→ Data:
= = = = =
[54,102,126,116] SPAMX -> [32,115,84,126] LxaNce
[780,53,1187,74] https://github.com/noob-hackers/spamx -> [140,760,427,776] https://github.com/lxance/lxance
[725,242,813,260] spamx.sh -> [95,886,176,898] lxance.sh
= = = = =
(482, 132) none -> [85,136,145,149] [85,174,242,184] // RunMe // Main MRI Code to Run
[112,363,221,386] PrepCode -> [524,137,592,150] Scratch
= = = = =
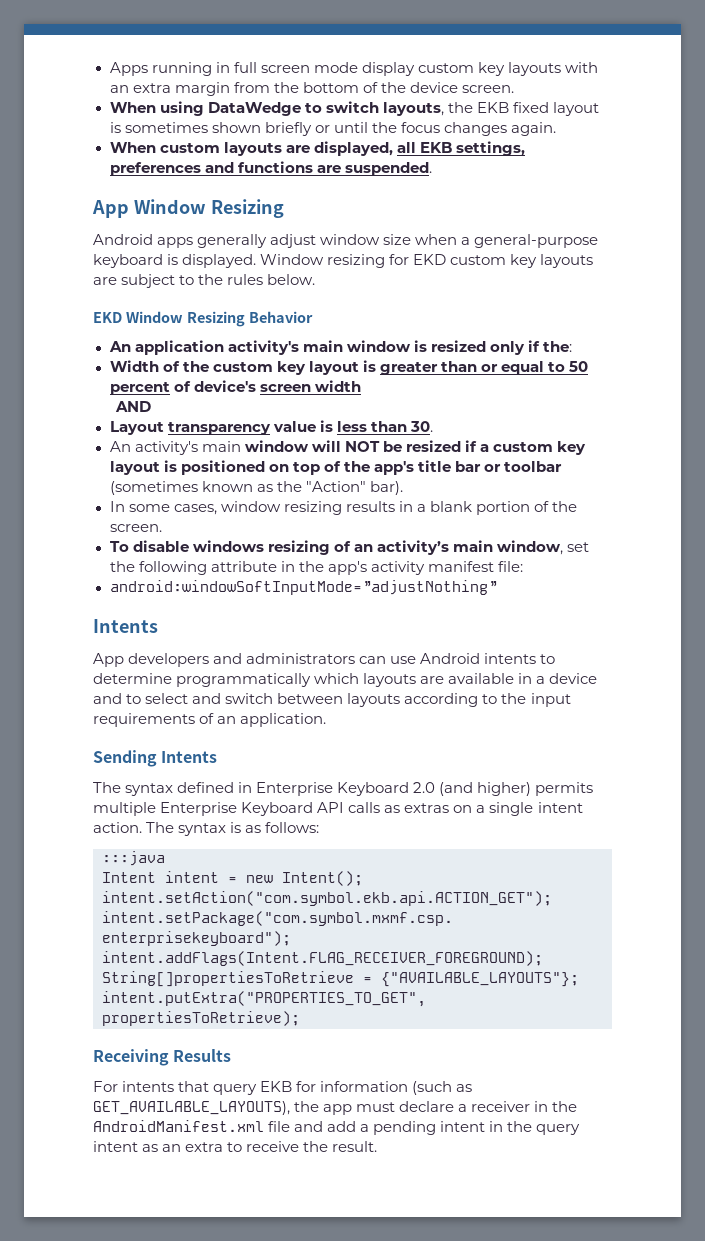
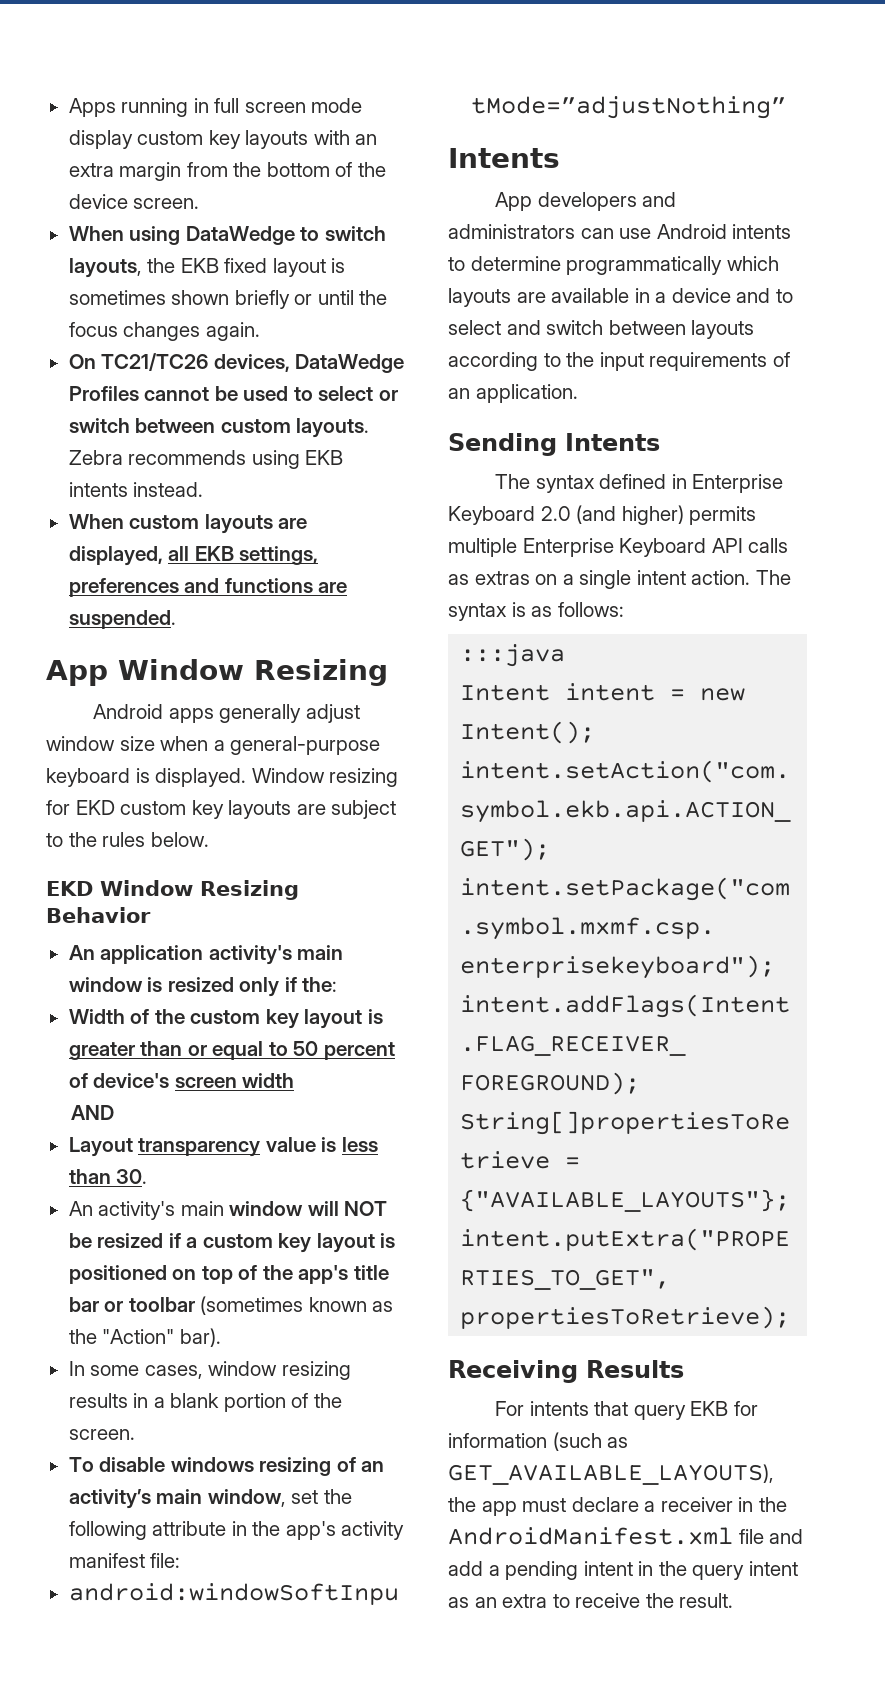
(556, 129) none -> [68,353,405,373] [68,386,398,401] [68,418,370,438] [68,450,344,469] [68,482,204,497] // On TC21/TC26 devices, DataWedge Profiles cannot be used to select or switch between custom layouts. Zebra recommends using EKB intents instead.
= = = = =
→ Task requirements: Scan the entries above for the line containing "[54,102,126,116] SPAMX ->", and copy it and all lines after it exactly, down to and including the line containing "[725,242,813,260] spamx.sh ->".

→ Written answer:
[54,102,126,116] SPAMX -> [32,115,84,126] LxaNce
[780,53,1187,74] https://github.com/noob-hackers/spamx -> [140,760,427,776] https://github.com/lxance/lxance
[725,242,813,260] spamx.sh -> [95,886,176,898] lxance.sh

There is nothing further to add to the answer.